| EXTRACT TO READ |
┄┄┄┄┄┄┄┄┄┄
Saturday, April 18, 2020

Use of the OOH and O*NET Accepted by the Court

The district court reverse and remanded Cymande S. v. Berryhill, 2019 WL 4148351, at *3 (C.D. Cal. May 16, 2019).  The decision is not available on Google Scholar.  No freebies.

This a straight Occupational Outlook Handbook and O*NET OnLine assault on vocational expert testimony mounted at the Appeals Council.  The district court summarized the issue:
Plaintiff also argues that the ALJ could not have reasonably relied on the testimony of the VE given that the VE's figures for a single job exactly matched the OOH reported figures for a category of jobs containing 18 distinct DOT job codes in one instance and 782 distinct DOT job codes in another instance.
Inspectors, testers, sorters, samplers and weighers (SOC 51-9061) is the occupational group that contains 782 DOT codes.  The OccuCollect.com everything report summary for any of the 782 DOT codes (including nut sorter) states:

There are 782 DOT title(s) in this DOT-SOC O*NET-SOC Crosswalk Report

67 DOT title(s) in this DOT-SOC O*NET-SOC Crosswalk Report are Sedentary
14 are SVP 2
585 DOT title(s) in this DOT-SOC O*NET-SOC Crosswalk Report are Light
3 are SVP 1 132 are SVP 2
117 DOT title(s) in this DOT-SOC O*NET-SOC Crosswalk Report are Medium
17 are SVP 2
13 DOT title(s) in this DOT-SOC O*NET-SOC Crosswalk Report are Heavy
1 are SVP 1 6 are SVP 2

The unskilled occupations make up 173 DOT codes out of the 782 total codes.  The OOH currently describes the occupational group as typically requiring a high school diploma or equivalent, moderate-term on-the-job training, and representing 574,000 jobs.  The OOH glossary defines moderate-term as more than 30 days and up to one year.  The work is typically semi-skilled or skilled.  Inspectors, testers, sorters, samplers and weighers are not typically unskilled.  A nut sorter (DOT 521.687-086) cannot represent 574,000 jobs.
┄┄┄┄┄┄┄┄┄┄
| SUPPLIED INFORMATION |
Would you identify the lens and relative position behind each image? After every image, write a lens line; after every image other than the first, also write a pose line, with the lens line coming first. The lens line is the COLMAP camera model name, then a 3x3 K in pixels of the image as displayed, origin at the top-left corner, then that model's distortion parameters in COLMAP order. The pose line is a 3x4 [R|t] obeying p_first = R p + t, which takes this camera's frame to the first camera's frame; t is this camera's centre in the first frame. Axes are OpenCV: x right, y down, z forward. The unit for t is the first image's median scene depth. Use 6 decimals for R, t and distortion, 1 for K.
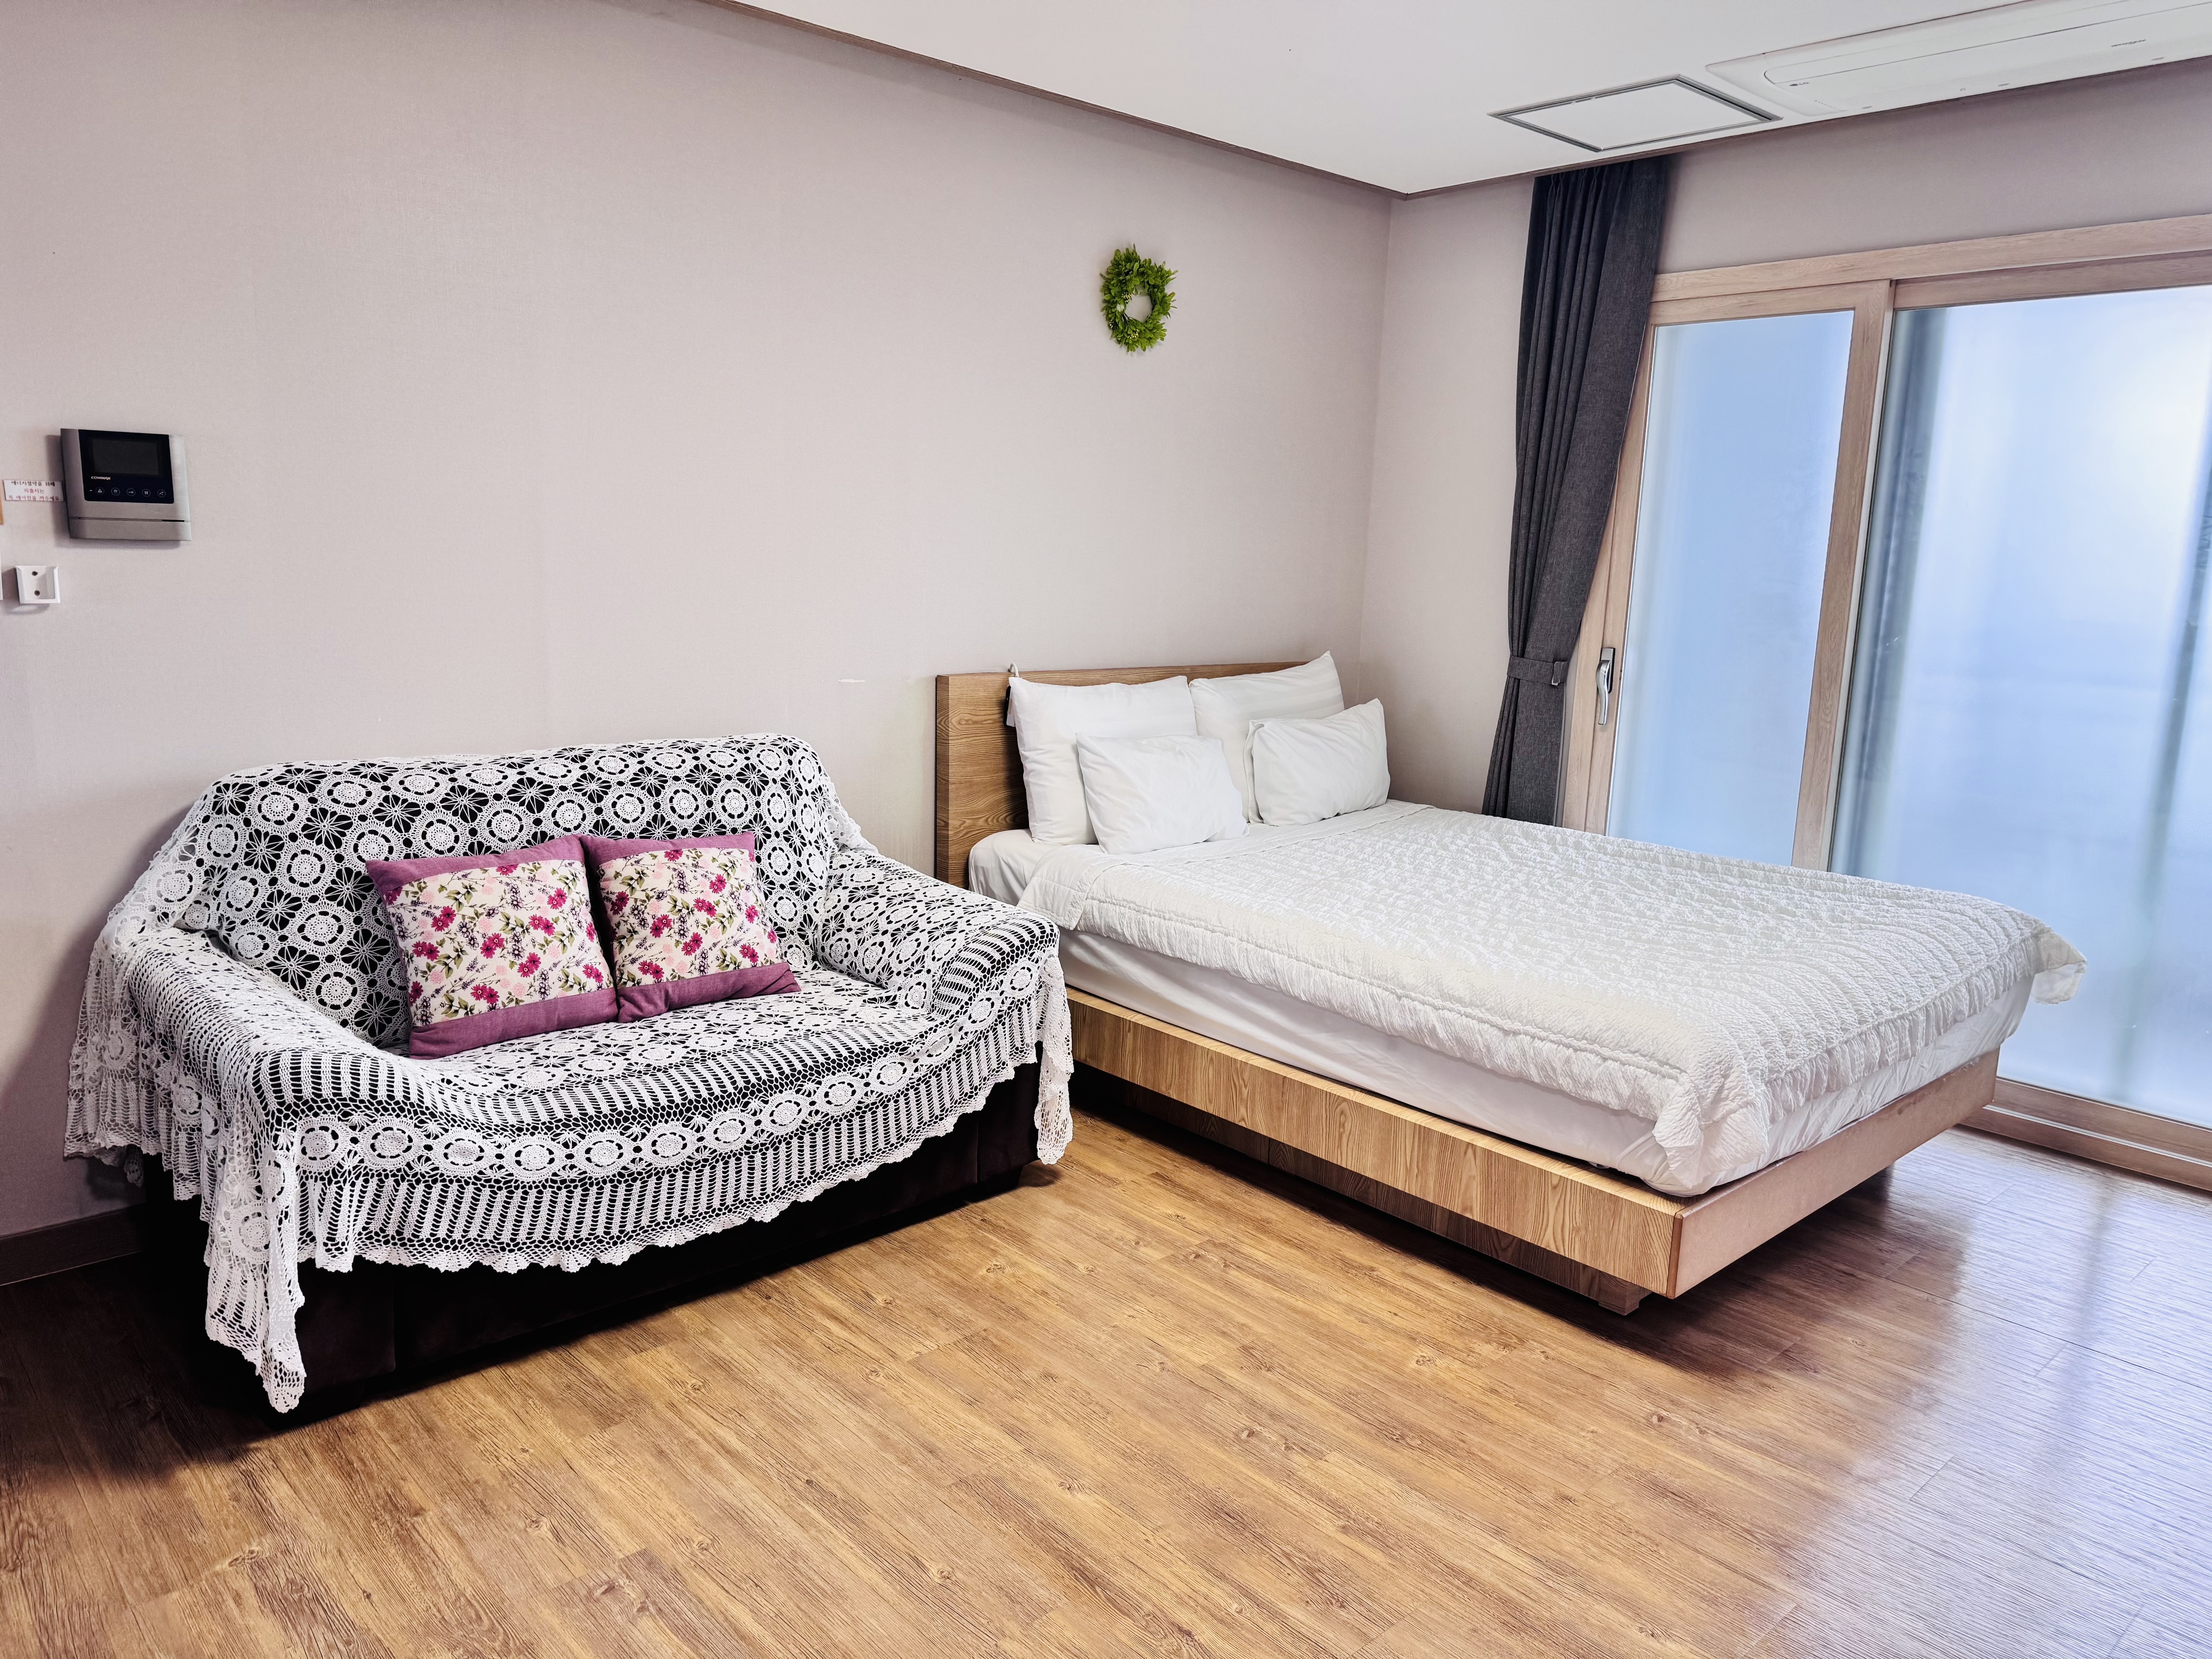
lens RADIAL K [[1544.8, 0, 1106.0], [0, 1544.8, 829.5], [0, 0, 1]] dist [0.002546, 0.001458]
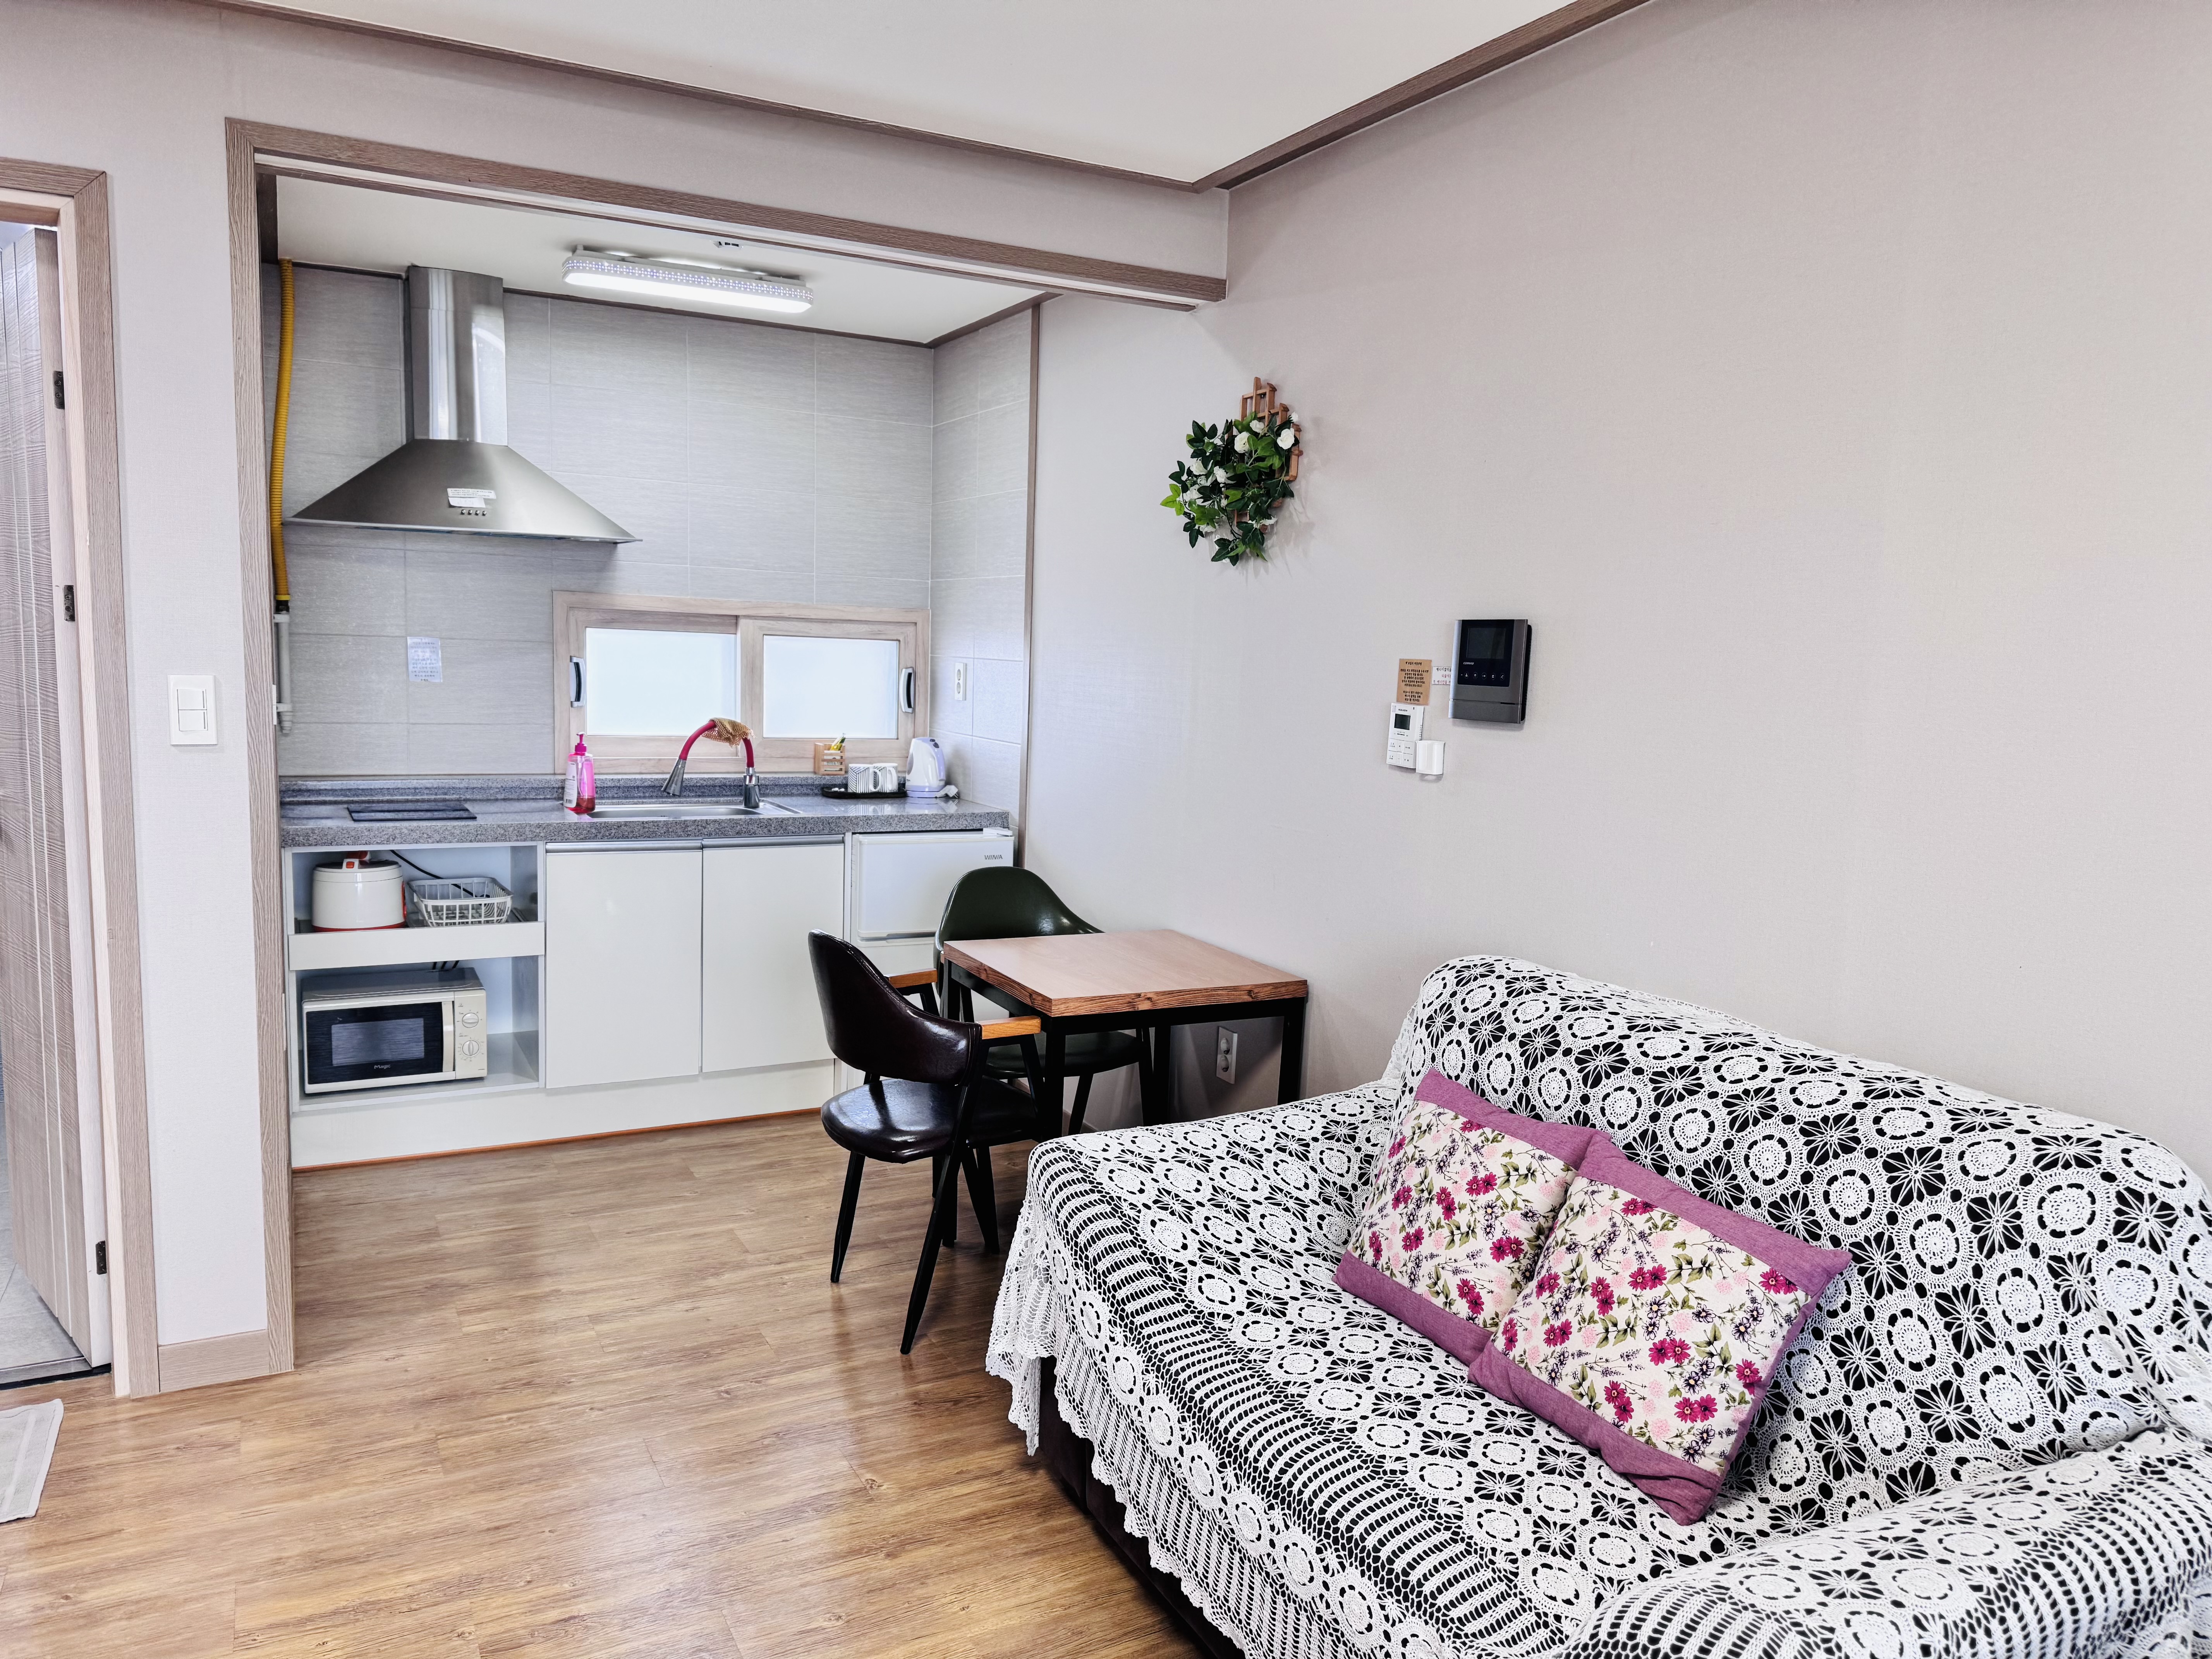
lens RADIAL K [[1531.1, 0, 1097.8], [0, 1531.1, 838.0], [0, 0, 1]] dist [0.099625, -0.143600]
pose [[-0.256010, 0.084461, -0.962977, 0.403329], [-0.208170, 0.967986, 0.140243, -0.182675], [0.943994, 0.236366, -0.230232, 0.920154]]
┄┄┄┄┄┄┄┄┄┄
| APPLY WHAT YOU READ |
- A) In the post on the court's acceptance of the OOH and O*NET, how does the OOH glossary define "moderate-term"?
- B) Continue the post on the court's acceptance of the OOH and O*NET from its last sentence.

| OUTPUTS IN ORDER |
- A) More than 30 days and up to one year.

- B)
This is one of occupations identified in Biestek v. Berryhill.  The proposition that 120,000 jobs as a nut sorter existing in the national economy ever is laughable.  Justice Gorsuch identified that concept in dissent.  

Cashiers (SOC 41-2011) is the occupational group that contains 18 DOT codes.  The OccuCollect.com everything report summary for any of the 18 DOT codes (including toll collector) states:

There are 18 DOT title(s) in this DOT-SOC O*NET-SOC Crosswalk Report

5 DOT title(s) in this DOT-SOC O*NET-SOC Crosswalk Report are Sedentary
13 DOT title(s) in this DOT-SOC O*NET-SOC Crosswalk Report are Light
6 are SVP 2

The unskilled occupations make up 6 of the 18 total codes.  The OOH currently describes the occupational group as typically requiring no formal educational credential, short-term on-the-job training, and representing 3,648,500 jobs.  Toll collector cannot represent 3.4 million jobs.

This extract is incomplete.